At 9:48 PM +0100 4/16/04, Reece Dunn wrote:
>Jeremy Maitin-Shepard wrote:
>>"Reece Dunn" writes:

[ big snip ]

>> > [2] Basic Type And Iteration
>> > The basic representation is more complex, because now we are dealing with
>> > character boundaries (when dealing with UTF-8 and UTF-16 views
>>of a Unicode
>> > string). At this stage, combining characters and marks should
>>not be concerned
>> > with, only complete characters.
>> > The Unicode string should provide at least 3 types of iterator,
>>regardless of
>> > the internal representation (NOTE: as such, they will be implementation
>> > dependant on how the string is represented):
>> > * UTF-8 -- provides access to the UTF-8 representation of the string;
>> > * UTF-16 -- provides access to the UTF-16 representation of the string;
>> > * UTF-32 -- provides access to the Unicode character type.
>>This seems reasonable, although I practice the UTF-32/code-point
>>iterator would be the most likely to be used.
>Agreed, but the others would be useful: writing the string to a file
>as an example. This is why I suggest that the UTF-32 iterator is the
>default iterator (i.e. unicode_string::iterator is a UTF-32

[ more snipped ]

>> > RATIONALE: Why standardize on the UTF-32 view? Because UTF-8 and
>>UTF-16 are
>>> multi-character encodings of UTF-32 (not considering combining
>>>marks at this
>>> stage), whereas UTF-32 is a single character encoding.

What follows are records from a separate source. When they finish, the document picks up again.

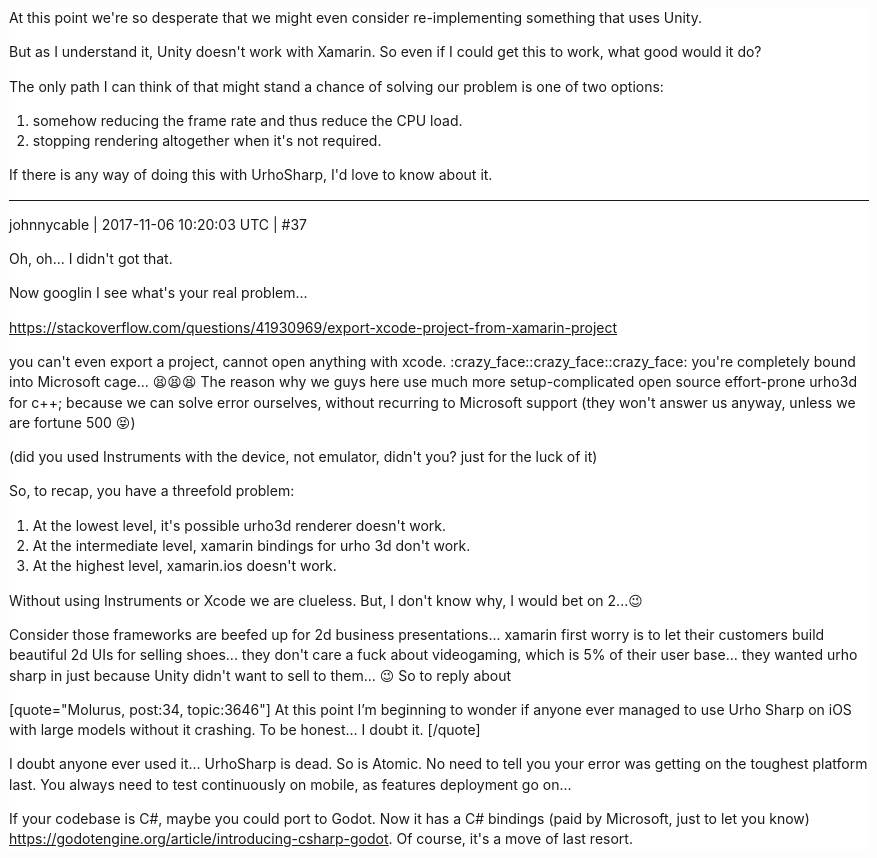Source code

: At this point we're so desperate that we might even consider re-implementing something that uses Unity.

But as I understand it, Unity doesn't work with Xamarin. So even if I could get this to work, what good would it do?

The only path I can think of that might stand a chance of solving our problem is one of two options:

1) somehow reducing the frame rate and thus reduce the CPU load.
2) stopping rendering altogether when it's not required.

If there is any way of doing this with UrhoSharp, I'd love to know about it.

-------------------------

johnnycable | 2017-11-06 10:20:03 UTC | #37

Oh, oh... I didn't got that.

Now googlin I see what's your real problem...

https://stackoverflow.com/questions/41930969/export-xcode-project-from-xamarin-project

you can't even export a project, cannot open anything with xcode. :crazy_face::crazy_face::crazy_face:
you're completely bound into Microsoft cage... :tired_face::tired_face::tired_face:
The reason why we guys here use much more setup-complicated open source effort-prone urho3d for c++; because we can solve error ourselves, without recurring to Microsoft support (they won't answer us anyway, unless we are fortune 500 :stuck_out_tongue_closed_eyes:)

(did you used Instruments with the device, not emulator, didn't you? just for the luck of it)

So, to recap, you have a threefold problem:

1. At the lowest level, it's possible urho3d renderer doesn't work.
2. At the intermediate level, xamarin bindings for urho 3d don't work.
3. At the highest level, xamarin.ios doesn't work.

Without using Instruments or Xcode we are clueless. But, I don't know why, I would bet on 2...:wink:

Consider those frameworks are beefed up for 2d business presentations... xamarin first worry is to let their customers build beautiful 2d UIs for selling shoes... they don't care a fuck about videogaming, which is 5% of their user base... they wanted urho sharp in just because Unity didn't want to sell to them... :wink:
So to reply about

[quote="Molurus, post:34, topic:3646"]
At this point I’m beginning to wonder if anyone ever managed to use Urho Sharp on iOS with large models without it crashing. To be honest… I doubt it.
[/quote]

I doubt anyone ever used it... UrhoSharp is dead. So is Atomic. No need to tell you your error was getting on the toughest platform last. You always need to test continuously on mobile, as features deployment go on... 

If your codebase is C#, maybe you could port to Godot. Now it has a C# bindings (paid by Microsoft, just to let you know) https://godotengine.org/article/introducing-csharp-godot. Of course, it's a move of last resort.
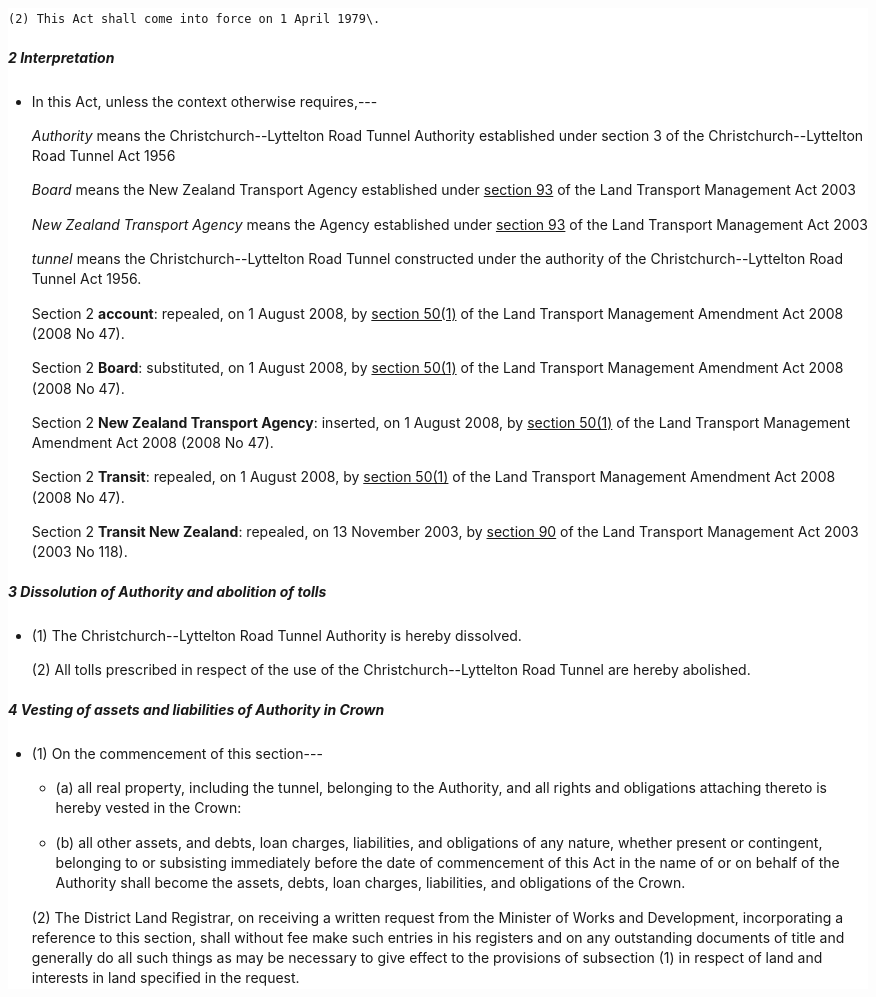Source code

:     (2) This Act shall come into force on 1 April 1979\.

##### 2 Interpretation
    
*   In this Act, unless the context otherwise requires,---
    
    _Authority_ means the Christchurch--Lyttelton Road Tunnel Authority established under section 3 of the Christchurch--Lyttelton Road Tunnel Act 1956
    
    _Board_ means the New Zealand Transport Agency established under [section 93][11] of the Land Transport Management Act 2003
    
    _New Zealand Transport Agency_ means the Agency established under [section 93][11] of the Land Transport Management Act 2003
    
    _tunnel_ means the Christchurch--Lyttelton Road Tunnel constructed under the authority of the Christchurch--Lyttelton Road Tunnel Act 1956\.
    
    Section 2 **account**: repealed, on 1 August 2008, by [section 50(1)][12] of the Land Transport Management Amendment Act 2008 (2008 No 47).
    
    Section 2 **Board**: substituted, on 1 August 2008, by [section 50(1)][12] of the Land Transport Management Amendment Act 2008 (2008 No 47).
    
    Section 2 **New Zealand Transport Agency**: inserted, on 1 August 2008, by [section 50(1)][12] of the Land Transport Management Amendment Act 2008 (2008 No 47).
    
    Section 2 **Transit**: repealed, on 1 August 2008, by [section 50(1)][12] of the Land Transport Management Amendment Act 2008 (2008 No 47).
    
    Section 2 **Transit New Zealand**: repealed, on 13 November 2003, by [section 90][13] of the Land Transport Management Act 2003 (2003 No 118).

##### 3 Dissolution of Authority and abolition of tolls
    
*   (1) The Christchurch--Lyttelton Road Tunnel Authority is hereby dissolved.
    
    (2) All tolls prescribed in respect of the use of the Christchurch--Lyttelton Road Tunnel are hereby abolished.

##### 4 Vesting of assets and liabilities of Authority in Crown
    
*   (1) On the commencement of this section---
        
    *   (a) all real property, including the tunnel, belonging to the Authority, and all rights and obligations attaching thereto is hereby vested in the Crown:
    
    *   (b) all other assets, and debts, loan charges, liabilities, and obligations of any nature, whether present or contingent, belonging to or subsisting immediately before the date of commencement of this Act in the name of or on behalf of the Authority shall become the assets, debts, loan charges, liabilities, and obligations of the Crown.
    
    (2) The District Land Registrar, on receiving a written request from the Minister of Works and Development, incorporating a reference to this section, shall without fee make such entries in his registers and on any outstanding documents of title and generally do all such things as may be necessary to give effect to the provisions of subsection (1) in respect of land and interests in land specified in the request.
    

[0]: http://www.legislation.govt.nz/act/public/1978/0051/latest/link.aspx?id=DLM195466
[1]: http://www.legislation.govt.nz/act/public/1978/0051/latest/whole.html#DLM22110
[2]: http://www.legislation.govt.nz/act/public/1978/0051/latest/whole.html#DLM22112
[3]: http://www.legislation.govt.nz/act/public/1978/0051/latest/whole.html#DLM22113
[4]: http://www.legislation.govt.nz/act/public/1978/0051/latest/whole.html#DLM22133
[5]: http://www.legislation.govt.nz/act/public/1978/0051/latest/whole.html#DLM22134
[6]: http://www.legislation.govt.nz/act/public/1978/0051/latest/whole.html#DLM22135
[7]: http://www.legislation.govt.nz/act/public/1978/0051/latest/whole.html#DLM22137
[8]: http://www.legislation.govt.nz/act/public/1978/0051/latest/whole.html#DLM22141
[9]: http://www.legislation.govt.nz/act/public/1978/0051/latest/whole.html#DLM22143
[10]: http://www.legislation.govt.nz/act/public/1978/0051/latest/whole.html#DLM22147
[11]: http://www.legislation.govt.nz/act/public/1978/0051/latest/link.aspx?id=DLM228044
[12]: http://www.legislation.govt.nz/act/public/1978/0051/latest/link.aspx?id=DLM1313622
[13]: http://www.legislation.govt.nz/act/public/1978/0051/latest/link.aspx?id=DLM228040
[14]: http://www.legislation.govt.nz/act/public/1978/0051/latest/link.aspx?id=DLM226229
[15]: http://www.legislation.govt.nz/act/public/1978/0051/latest/link.aspx?id=DLM175926
[16]: http://www.legislation.govt.nz/act/public/1978/0051/latest/link.aspx?id=DLM173368
[17]: http://www.legislation.govt.nz/act/public/1978/0051/latest/link.aspx?id=DLM433612
[18]: http://www.legislation.govt.nz/act/public/1978/0051/latest/link.aspx?id=DLM2609705
[19]: http://www.legislation.govt.nz/act/public/1978/0051/latest/link.aspx?id=DLM3231293
[20]: http://www.legislation.govt.nz/act/public/1978/0051/latest/link.aspx?id=DLM3360714
[21]: http://www.pco.parliament.govt.nz/reprints/
[22]: http://www.legislation.govt.nz/act/public/1978/0051/latest/link.aspx?id=DLM195439
[23]: http://www.pco.parliament.govt.nz/editorial-conventions/
[24]: http://www.legislation.govt.nz/act/public/1978/0051/latest/link.aspx?id=DLM195468
[25]: http://www.legislation.govt.nz/act/public/1978/0051/latest/link.aspx?id=DLM195470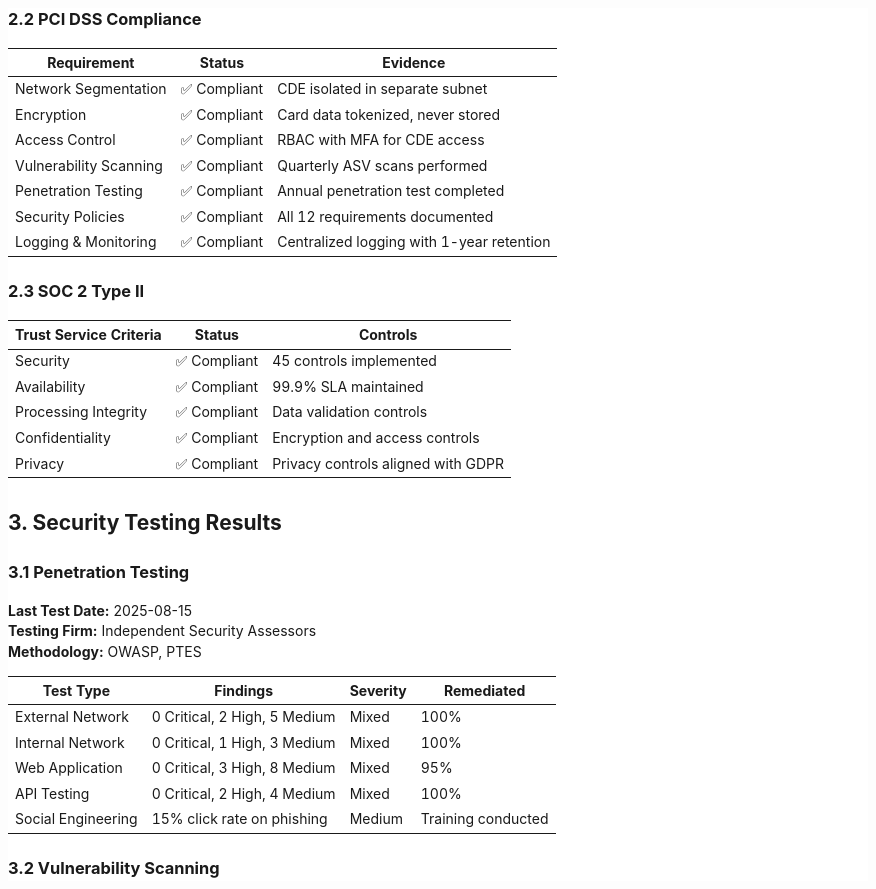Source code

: ### 2.2 PCI DSS Compliance

| Requirement | Status | Evidence |
|-------------|--------|----------|
| Network Segmentation | ✅ Compliant | CDE isolated in separate subnet |
| Encryption | ✅ Compliant | Card data tokenized, never stored |
| Access Control | ✅ Compliant | RBAC with MFA for CDE access |
| Vulnerability Scanning | ✅ Compliant | Quarterly ASV scans performed |
| Penetration Testing | ✅ Compliant | Annual penetration test completed |
| Security Policies | ✅ Compliant | All 12 requirements documented |
| Logging & Monitoring | ✅ Compliant | Centralized logging with 1-year retention |

### 2.3 SOC 2 Type II

| Trust Service Criteria | Status | Controls |
|------------------------|--------|----------|
| Security | ✅ Compliant | 45 controls implemented |
| Availability | ✅ Compliant | 99.9% SLA maintained |
| Processing Integrity | ✅ Compliant | Data validation controls |
| Confidentiality | ✅ Compliant | Encryption and access controls |
| Privacy | ✅ Compliant | Privacy controls aligned with GDPR |

## 3. Security Testing Results

### 3.1 Penetration Testing

**Last Test Date:** 2025-08-15  
**Testing Firm:** Independent Security Assessors  
**Methodology:** OWASP, PTES

| Test Type | Findings | Severity | Remediated |
|-----------|----------|----------|------------|
| External Network | 0 Critical, 2 High, 5 Medium | Mixed | 100% |
| Internal Network | 0 Critical, 1 High, 3 Medium | Mixed | 100% |
| Web Application | 0 Critical, 3 High, 8 Medium | Mixed | 95% |
| API Testing | 0 Critical, 2 High, 4 Medium | Mixed | 100% |
| Social Engineering | 15% click rate on phishing | Medium | Training conducted |

### 3.2 Vulnerability Scanning
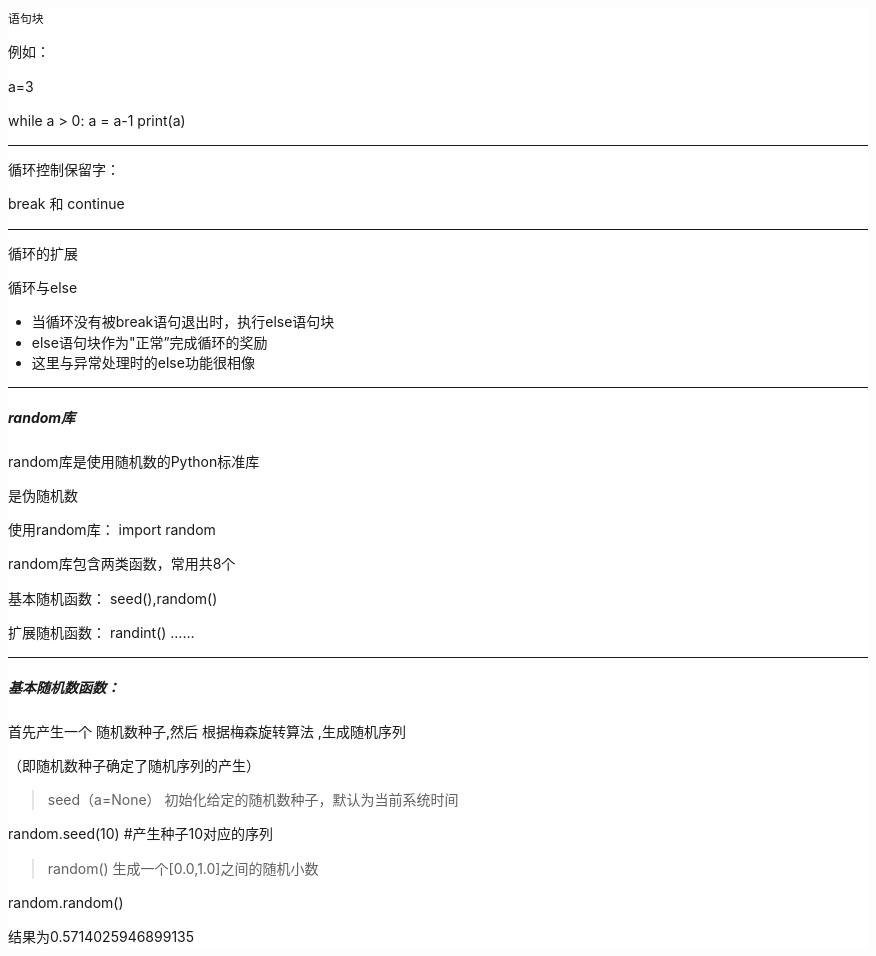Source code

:     语句块

例如：

a=3

while a > 0:
    a = a-1
    print(a)

***

循环控制保留字：

break 和 continue

***

循环的扩展

循环与else

* 当循环没有被break语句退出时，执行else语句块
* else语句块作为"正常”完成循环的奖励
* 这里与异常处理时的else功能很相像


*** 

##### random库

random库是使用随机数的Python标准库

是伪随机数

使用random库： import random


random库包含两类函数，常用共8个

基本随机函数： seed(),random()

扩展随机函数： randint() ……

***
##### 基本随机数函数：

首先产生一个 随机数种子,然后 根据梅森旋转算法 ,生成随机序列

（即随机数种子确定了随机序列的产生）


> seed（a=None）
初始化给定的随机数种子，默认为当前系统时间

random.seed(10)  #产生种子10对应的序列

> random() 生成一个[0.0,1.0]之间的随机小数

random.random()

结果为0.5714025946899135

I'm pretty sure that this is a bad assumption.
You can't just ignore combining characters.

I believe that Miro posted an example of how (even using UTF-32), you
may not have a single character <<-->> single "entry" mapping.

-- Marshall
Marshall Clow     Idio Software   <mailto:marshall_at_[hidden]>
I want a machine that thinks I'm more important than it is, and acts like it.